● Your objective
Check each line of the entries below for the word "rule", and copy out the ones that have it.

● Stored data
----------------------------------------

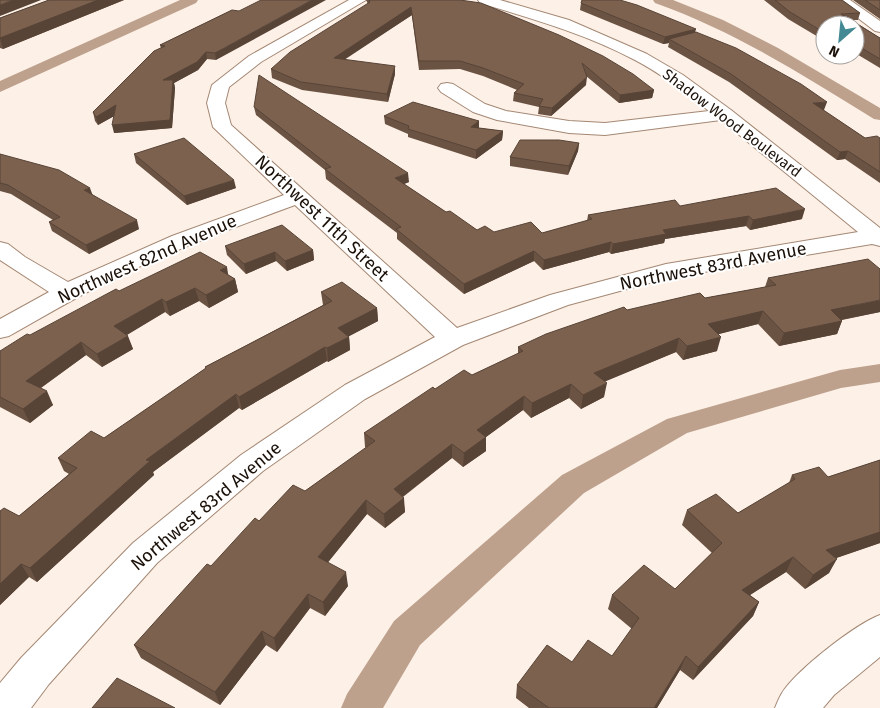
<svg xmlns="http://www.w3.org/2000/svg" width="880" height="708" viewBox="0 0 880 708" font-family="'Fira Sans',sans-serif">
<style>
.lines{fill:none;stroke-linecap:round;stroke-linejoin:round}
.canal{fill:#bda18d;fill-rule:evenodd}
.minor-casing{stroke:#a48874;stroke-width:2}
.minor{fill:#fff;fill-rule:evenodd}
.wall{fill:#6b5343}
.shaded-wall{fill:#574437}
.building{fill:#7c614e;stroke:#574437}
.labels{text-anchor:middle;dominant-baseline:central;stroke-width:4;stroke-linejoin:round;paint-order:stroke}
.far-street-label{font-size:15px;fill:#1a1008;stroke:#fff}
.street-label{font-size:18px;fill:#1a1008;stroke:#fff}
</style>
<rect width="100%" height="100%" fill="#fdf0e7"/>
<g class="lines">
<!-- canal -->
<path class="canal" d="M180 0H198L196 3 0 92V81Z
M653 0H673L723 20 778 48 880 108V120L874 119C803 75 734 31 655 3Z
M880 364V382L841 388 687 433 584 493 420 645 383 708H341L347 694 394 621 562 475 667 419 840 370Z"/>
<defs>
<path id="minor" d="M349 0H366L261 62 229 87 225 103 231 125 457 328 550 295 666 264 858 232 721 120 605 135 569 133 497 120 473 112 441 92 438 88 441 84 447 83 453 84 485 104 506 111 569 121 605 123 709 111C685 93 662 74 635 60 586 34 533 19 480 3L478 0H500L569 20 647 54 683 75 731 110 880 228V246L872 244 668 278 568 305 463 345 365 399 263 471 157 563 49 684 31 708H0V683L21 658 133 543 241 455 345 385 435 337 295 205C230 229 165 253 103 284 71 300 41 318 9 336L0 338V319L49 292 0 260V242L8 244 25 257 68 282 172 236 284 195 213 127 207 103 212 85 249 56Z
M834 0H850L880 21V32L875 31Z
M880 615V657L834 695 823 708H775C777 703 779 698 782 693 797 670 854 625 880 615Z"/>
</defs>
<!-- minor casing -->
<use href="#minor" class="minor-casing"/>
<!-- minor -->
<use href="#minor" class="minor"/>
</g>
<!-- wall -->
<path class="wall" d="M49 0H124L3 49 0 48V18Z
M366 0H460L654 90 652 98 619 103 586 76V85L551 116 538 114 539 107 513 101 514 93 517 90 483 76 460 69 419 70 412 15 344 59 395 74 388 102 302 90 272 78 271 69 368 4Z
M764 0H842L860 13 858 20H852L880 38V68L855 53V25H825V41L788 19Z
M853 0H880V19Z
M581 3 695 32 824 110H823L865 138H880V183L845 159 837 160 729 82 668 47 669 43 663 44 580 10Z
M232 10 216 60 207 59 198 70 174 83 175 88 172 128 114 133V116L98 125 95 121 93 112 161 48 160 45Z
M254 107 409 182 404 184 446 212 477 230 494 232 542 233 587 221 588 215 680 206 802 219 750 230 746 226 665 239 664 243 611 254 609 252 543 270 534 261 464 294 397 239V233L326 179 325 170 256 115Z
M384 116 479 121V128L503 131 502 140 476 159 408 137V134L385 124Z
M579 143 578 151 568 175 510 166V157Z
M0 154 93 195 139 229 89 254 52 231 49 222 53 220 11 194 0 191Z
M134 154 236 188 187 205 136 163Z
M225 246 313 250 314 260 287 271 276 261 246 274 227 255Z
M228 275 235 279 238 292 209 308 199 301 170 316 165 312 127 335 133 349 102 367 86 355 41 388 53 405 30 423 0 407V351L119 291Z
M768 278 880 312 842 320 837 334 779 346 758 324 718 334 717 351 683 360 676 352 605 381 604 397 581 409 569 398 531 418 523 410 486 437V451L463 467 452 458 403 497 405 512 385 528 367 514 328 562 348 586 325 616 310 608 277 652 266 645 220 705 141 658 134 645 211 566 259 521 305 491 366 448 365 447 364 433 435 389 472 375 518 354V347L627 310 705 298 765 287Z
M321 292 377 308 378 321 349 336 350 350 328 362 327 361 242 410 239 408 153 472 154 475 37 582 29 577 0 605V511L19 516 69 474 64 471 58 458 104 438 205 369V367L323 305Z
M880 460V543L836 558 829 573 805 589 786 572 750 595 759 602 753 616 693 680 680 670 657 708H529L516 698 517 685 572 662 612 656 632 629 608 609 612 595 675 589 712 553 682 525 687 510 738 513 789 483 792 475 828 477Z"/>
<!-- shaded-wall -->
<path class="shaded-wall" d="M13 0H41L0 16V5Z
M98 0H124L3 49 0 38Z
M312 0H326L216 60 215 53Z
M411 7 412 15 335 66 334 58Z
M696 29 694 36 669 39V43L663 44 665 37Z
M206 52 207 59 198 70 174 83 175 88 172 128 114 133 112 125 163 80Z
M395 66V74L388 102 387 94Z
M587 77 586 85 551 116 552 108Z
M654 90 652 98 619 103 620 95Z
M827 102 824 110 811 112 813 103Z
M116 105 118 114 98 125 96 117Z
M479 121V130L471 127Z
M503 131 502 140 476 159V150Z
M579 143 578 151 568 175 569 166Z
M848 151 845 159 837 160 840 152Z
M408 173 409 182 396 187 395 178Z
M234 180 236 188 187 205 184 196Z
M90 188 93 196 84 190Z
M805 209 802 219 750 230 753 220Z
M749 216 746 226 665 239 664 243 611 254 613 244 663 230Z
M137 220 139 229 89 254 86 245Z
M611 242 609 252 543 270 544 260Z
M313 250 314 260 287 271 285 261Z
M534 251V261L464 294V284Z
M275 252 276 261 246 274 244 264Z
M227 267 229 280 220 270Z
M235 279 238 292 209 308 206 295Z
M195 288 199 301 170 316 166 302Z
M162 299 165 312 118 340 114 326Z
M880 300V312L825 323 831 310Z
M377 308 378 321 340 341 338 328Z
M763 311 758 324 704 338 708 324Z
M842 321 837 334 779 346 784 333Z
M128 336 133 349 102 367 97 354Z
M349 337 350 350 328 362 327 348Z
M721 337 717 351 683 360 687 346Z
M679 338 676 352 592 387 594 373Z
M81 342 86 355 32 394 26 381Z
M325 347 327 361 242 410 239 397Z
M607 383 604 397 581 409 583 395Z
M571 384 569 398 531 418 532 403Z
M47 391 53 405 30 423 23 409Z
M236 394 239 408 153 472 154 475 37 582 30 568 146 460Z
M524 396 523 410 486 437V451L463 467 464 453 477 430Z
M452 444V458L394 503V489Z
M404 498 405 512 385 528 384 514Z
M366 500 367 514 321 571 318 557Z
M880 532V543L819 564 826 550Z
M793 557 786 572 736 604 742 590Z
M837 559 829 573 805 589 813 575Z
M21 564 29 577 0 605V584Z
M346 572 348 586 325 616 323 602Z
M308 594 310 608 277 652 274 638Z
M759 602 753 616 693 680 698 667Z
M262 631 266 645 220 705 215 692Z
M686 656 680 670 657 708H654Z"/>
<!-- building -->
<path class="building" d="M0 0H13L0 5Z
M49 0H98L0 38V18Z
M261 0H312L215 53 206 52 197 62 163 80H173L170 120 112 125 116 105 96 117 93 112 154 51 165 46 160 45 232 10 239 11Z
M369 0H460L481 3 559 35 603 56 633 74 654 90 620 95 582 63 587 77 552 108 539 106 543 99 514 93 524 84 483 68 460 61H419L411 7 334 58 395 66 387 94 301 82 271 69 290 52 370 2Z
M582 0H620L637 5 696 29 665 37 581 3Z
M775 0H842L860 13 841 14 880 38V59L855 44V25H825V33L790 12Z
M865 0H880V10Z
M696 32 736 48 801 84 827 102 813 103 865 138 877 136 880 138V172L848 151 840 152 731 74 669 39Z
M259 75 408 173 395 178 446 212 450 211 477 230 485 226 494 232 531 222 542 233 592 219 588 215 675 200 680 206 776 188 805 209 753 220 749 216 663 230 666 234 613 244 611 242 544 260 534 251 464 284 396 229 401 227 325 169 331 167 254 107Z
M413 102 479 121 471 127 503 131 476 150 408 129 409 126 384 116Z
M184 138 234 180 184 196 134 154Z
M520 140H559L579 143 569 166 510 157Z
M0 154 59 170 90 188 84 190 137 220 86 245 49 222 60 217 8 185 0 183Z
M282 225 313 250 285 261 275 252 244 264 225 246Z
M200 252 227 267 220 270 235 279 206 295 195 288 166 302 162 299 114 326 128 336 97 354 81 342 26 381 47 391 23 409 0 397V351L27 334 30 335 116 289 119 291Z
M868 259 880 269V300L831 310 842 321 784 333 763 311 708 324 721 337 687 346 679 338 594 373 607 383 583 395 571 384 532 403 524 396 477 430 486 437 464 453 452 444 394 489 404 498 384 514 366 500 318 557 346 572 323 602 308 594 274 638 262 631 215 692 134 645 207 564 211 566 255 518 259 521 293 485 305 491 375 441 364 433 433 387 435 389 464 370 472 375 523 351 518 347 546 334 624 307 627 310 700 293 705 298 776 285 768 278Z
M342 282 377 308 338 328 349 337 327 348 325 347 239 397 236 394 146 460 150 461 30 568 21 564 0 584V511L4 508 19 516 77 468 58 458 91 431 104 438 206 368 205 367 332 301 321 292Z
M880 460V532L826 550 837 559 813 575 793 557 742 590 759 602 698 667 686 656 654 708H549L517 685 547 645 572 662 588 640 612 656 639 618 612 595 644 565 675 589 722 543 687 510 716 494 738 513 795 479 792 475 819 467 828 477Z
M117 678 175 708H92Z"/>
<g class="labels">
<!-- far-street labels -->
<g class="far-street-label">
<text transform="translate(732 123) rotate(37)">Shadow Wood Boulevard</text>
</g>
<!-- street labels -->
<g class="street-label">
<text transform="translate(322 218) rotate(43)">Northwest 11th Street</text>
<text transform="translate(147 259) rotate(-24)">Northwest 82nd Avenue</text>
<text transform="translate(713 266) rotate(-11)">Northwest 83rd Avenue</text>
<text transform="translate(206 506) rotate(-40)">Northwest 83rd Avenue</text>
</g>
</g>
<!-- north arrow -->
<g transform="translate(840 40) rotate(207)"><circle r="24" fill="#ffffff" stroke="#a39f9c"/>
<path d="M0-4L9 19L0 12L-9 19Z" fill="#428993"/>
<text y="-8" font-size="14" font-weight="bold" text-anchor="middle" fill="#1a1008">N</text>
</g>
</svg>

----------------------------------------

● Exercise output
.canal{fill:#bda18d;fill-rule:evenodd}
.minor{fill:#fff;fill-rule:evenodd}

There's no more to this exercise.